I have some code I'm trying to parallelize using threading with shared-state concurrency. Specifically, I'm trying to simulate diffusion-limited aggregation, but understanding (the physics behind) that in detail should not be necessary to get my problem.
In short, I am spawning a number of threads that each do some stuff to generate a particle position. The threads then need to check for collision between other particles using a central list of "fixed" particles. If there is a collision, the thread needs to mutate this central list.

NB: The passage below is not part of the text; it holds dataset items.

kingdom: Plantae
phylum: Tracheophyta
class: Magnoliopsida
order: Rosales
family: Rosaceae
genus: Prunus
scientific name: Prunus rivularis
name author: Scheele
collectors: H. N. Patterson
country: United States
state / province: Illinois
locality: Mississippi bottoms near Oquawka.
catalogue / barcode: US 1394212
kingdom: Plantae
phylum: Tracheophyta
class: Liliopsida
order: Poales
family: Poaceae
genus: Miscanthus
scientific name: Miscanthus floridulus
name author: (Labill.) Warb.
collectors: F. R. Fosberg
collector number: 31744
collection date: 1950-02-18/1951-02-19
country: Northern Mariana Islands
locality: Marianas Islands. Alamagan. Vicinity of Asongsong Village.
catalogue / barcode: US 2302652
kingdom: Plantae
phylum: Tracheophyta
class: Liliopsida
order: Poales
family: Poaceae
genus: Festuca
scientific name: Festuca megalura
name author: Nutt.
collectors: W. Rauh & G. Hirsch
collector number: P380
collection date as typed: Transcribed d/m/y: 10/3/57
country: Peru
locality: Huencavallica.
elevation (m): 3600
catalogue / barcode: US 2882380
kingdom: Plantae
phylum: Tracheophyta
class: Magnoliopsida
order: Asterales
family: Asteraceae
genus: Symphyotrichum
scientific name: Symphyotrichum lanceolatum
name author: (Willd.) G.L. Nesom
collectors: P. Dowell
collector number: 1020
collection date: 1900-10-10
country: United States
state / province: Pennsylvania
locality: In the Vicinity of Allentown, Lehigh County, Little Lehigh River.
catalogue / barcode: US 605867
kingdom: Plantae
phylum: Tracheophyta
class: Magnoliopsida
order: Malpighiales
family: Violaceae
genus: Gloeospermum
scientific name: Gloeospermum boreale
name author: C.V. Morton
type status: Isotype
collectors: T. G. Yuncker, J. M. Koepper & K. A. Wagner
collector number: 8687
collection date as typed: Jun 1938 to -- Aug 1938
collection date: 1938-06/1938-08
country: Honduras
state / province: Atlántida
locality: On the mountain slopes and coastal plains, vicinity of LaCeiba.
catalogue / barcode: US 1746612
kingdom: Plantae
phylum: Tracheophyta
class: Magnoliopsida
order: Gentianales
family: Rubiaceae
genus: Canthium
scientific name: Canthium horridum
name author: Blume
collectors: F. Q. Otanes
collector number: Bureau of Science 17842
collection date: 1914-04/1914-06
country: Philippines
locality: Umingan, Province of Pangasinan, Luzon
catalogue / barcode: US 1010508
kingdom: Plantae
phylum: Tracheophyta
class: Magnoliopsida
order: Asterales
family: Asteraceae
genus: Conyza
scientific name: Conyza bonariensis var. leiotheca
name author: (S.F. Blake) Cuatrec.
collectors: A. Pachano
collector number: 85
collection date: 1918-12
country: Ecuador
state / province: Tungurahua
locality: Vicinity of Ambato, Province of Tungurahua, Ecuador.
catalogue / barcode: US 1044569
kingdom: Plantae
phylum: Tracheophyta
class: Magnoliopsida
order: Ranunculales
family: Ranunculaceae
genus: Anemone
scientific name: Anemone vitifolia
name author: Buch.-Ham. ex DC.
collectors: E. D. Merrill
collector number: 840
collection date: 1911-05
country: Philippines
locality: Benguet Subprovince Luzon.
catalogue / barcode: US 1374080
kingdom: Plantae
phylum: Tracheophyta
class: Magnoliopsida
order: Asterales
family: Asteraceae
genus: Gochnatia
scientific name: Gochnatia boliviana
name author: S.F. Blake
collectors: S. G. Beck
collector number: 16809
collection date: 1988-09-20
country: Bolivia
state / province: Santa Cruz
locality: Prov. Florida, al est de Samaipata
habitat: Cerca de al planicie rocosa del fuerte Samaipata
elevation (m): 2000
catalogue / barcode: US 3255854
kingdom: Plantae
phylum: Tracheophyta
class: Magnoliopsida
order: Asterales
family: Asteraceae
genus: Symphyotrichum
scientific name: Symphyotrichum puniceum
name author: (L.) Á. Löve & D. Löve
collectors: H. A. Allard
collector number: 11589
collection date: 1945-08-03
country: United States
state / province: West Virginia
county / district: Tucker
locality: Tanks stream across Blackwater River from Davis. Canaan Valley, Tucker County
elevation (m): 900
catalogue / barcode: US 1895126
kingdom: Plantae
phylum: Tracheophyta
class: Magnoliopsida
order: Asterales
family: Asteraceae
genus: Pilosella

The collision checking is the most expensive operation in the simulation, and collisions are relatively uncommon (they don't happen every timestep), so I thought to parallelize this by wrapping this shared state in a RwLock.
The code looks like:
let shared_state = RwLock::new(SharedState {
cell_list,
n_fixed: 0,
});
let mut fixed_particles: Vec<FixedParticle> = Vec::new();
thread::scope(|s| {
let mut handles: Vec<_> = (0..args.n_threads-1)
.map(|_| s.spawn(|| {
let mut p = new_random_particle(u, n, &mut thread_rng(), args.timestep);
let mut fixed_particles: Vec<FixedParticle> = Vec::new();
loop {
// Brownian motion
integrator.integrate_a(&mut p);
// Block on read access to shared state
let rg = shared_state.read();
if rg.cell_list.check_overlap(p.position) {
let glue_position = p.position;
// Randomise particle position
p = new_shell_particle(n, &mut thread_rng(), r1(rg.max_r_sq.sqrt()), seed.position);
// Release read lock and block on write lock:
drop(rg);
let mut wg = shared_state.write();
wg.cell_list.insert(glue_position)
wg.n_fixed += 1;
drop(wg);
fixed_particles.push(FixedParticle { position: glue_position, timestep: i });
}
}
fixed_particles
}))
.collect();
for handle in handles {
fixed_particles.append(&mut handle.join().unwrap());
}
});
However, I noticed that the performance barely scales with the amount of threads. Moreover, profiling revealed that the program spends almost all its time in acquiring the read lock:
This was surprising to me. For testing purposes, I completely commented out the part where the code mutates the shared state, removing the write lock altogether. Strangely, the behavior now is still completely the same.
So, even when the lock is 100% uncontended (as there are no writers whatsoever), the performance of acquiring a read lock on the RwLock is still really poor!
I tried this with std::sync::RwLock
as well as with parking_lot::RwLock
, but the results are basically the same.
Is this expected behavior, or am I doing something wrong here?